» WHAT THE TASK ASKS
Copy each line of the records below that mentions the word "Cassettes".

» AVAILABLE DATA
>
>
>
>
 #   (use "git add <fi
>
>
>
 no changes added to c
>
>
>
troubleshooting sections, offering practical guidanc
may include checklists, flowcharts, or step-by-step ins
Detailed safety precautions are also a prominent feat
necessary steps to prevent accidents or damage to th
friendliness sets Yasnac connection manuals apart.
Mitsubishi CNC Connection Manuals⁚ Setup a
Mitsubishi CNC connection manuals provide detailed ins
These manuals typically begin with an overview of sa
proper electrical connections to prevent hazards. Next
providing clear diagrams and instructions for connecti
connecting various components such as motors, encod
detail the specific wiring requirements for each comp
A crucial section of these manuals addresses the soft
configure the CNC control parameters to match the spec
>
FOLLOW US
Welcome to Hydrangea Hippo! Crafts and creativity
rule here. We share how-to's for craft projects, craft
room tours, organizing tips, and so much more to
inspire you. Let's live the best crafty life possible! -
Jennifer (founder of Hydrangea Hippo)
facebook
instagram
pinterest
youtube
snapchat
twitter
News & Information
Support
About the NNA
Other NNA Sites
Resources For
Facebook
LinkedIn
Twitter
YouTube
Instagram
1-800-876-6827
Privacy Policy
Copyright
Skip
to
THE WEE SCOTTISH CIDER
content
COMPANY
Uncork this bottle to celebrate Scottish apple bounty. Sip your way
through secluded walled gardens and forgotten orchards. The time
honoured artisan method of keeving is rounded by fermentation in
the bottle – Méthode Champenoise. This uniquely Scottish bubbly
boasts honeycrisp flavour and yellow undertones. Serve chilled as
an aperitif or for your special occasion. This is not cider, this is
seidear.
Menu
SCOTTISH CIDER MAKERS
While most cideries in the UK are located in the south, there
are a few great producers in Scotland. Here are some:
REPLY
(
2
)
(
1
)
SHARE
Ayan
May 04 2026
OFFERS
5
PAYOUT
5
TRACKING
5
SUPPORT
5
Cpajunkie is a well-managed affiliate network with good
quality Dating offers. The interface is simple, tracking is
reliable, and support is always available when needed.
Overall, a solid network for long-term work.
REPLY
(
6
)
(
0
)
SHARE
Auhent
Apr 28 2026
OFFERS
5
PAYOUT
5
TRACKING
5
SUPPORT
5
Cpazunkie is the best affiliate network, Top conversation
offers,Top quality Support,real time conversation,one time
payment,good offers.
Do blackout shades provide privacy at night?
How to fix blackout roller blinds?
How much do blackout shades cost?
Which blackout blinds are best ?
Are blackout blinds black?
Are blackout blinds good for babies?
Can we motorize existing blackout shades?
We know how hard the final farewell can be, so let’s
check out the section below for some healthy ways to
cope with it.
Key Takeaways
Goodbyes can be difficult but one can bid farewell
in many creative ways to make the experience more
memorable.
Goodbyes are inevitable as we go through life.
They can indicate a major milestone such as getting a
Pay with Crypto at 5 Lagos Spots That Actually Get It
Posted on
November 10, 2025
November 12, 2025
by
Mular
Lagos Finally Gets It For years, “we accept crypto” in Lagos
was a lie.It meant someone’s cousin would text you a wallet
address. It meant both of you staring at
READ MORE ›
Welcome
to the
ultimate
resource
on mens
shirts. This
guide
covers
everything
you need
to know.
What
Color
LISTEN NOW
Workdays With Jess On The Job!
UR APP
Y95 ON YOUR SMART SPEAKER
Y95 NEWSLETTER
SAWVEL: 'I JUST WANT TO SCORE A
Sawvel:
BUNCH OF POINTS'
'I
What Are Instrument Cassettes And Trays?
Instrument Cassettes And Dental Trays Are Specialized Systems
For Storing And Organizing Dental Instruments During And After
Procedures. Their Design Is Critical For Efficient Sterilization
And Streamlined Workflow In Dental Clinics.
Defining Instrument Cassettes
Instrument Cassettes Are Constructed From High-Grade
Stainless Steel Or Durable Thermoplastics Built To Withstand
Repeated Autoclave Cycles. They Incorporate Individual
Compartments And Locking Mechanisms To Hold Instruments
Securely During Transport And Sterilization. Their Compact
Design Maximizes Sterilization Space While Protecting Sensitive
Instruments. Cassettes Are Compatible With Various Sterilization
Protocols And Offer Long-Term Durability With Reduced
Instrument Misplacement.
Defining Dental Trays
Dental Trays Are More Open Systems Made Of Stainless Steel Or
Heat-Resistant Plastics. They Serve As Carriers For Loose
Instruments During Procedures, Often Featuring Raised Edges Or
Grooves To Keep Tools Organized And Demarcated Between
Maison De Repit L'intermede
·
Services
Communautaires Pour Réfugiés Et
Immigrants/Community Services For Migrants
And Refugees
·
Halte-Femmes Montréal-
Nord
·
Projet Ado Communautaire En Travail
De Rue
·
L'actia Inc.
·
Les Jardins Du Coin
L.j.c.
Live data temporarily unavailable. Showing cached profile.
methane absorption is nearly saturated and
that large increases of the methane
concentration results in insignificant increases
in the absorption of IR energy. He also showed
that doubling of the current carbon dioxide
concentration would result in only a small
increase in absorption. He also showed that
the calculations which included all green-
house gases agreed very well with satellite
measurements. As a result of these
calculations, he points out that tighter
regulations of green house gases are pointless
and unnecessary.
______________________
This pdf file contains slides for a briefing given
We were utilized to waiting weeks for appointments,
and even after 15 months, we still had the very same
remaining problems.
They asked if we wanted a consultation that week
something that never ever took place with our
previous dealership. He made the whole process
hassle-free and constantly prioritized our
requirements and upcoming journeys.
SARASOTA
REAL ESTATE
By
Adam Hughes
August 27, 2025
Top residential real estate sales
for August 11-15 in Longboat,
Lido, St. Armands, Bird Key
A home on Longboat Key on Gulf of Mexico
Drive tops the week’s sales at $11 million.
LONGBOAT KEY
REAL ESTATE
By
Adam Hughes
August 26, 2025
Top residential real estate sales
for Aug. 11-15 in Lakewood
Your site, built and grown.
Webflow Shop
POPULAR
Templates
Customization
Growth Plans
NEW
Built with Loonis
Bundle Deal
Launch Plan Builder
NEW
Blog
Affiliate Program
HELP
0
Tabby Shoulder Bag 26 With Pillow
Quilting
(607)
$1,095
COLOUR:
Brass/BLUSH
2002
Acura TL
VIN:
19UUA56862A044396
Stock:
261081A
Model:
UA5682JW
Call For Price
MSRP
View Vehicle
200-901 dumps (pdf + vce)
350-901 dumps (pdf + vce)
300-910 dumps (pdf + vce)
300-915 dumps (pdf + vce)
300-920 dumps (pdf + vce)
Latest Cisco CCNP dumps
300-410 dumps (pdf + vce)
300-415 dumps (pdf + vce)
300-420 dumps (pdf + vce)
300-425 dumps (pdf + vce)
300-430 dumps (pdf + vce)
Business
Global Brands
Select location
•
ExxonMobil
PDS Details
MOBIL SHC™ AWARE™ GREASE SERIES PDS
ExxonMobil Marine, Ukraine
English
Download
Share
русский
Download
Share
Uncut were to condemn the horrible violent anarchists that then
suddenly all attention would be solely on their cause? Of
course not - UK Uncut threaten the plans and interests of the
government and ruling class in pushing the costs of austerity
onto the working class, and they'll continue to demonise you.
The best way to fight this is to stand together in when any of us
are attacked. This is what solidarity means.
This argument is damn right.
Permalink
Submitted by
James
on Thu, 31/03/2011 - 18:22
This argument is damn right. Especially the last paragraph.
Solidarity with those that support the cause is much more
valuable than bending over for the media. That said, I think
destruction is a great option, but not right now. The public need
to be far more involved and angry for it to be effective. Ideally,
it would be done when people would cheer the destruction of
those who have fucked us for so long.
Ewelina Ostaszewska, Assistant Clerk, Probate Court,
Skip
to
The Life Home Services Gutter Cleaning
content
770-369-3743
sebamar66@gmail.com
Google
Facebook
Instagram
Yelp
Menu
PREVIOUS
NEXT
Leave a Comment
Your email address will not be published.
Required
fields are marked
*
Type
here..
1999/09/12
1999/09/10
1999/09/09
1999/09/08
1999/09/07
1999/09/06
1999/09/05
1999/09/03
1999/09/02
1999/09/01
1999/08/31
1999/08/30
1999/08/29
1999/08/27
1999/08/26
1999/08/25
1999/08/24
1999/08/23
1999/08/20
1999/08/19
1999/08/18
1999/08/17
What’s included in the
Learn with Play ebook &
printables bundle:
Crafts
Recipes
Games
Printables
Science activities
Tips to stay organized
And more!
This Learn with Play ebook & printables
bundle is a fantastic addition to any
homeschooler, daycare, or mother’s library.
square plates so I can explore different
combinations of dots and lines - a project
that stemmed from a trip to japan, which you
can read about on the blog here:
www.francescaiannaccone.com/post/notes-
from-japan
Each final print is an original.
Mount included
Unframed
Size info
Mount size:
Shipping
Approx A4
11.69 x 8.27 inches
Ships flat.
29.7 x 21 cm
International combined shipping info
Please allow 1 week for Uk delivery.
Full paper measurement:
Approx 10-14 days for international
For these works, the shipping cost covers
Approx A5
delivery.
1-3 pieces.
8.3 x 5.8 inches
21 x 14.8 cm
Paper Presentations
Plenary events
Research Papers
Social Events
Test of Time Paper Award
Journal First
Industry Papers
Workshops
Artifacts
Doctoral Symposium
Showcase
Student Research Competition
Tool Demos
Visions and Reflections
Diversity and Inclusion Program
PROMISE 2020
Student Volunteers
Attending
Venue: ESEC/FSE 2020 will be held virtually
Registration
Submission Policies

» ANSWER AREA
What Are Instrument Cassettes And Trays?
Instrument Cassettes And Dental Trays Are Specialized Systems
Defining Instrument Cassettes
Instrument Cassettes Are Constructed From High-Grade
Instruments. Cassettes Are Compatible With Various Sterilization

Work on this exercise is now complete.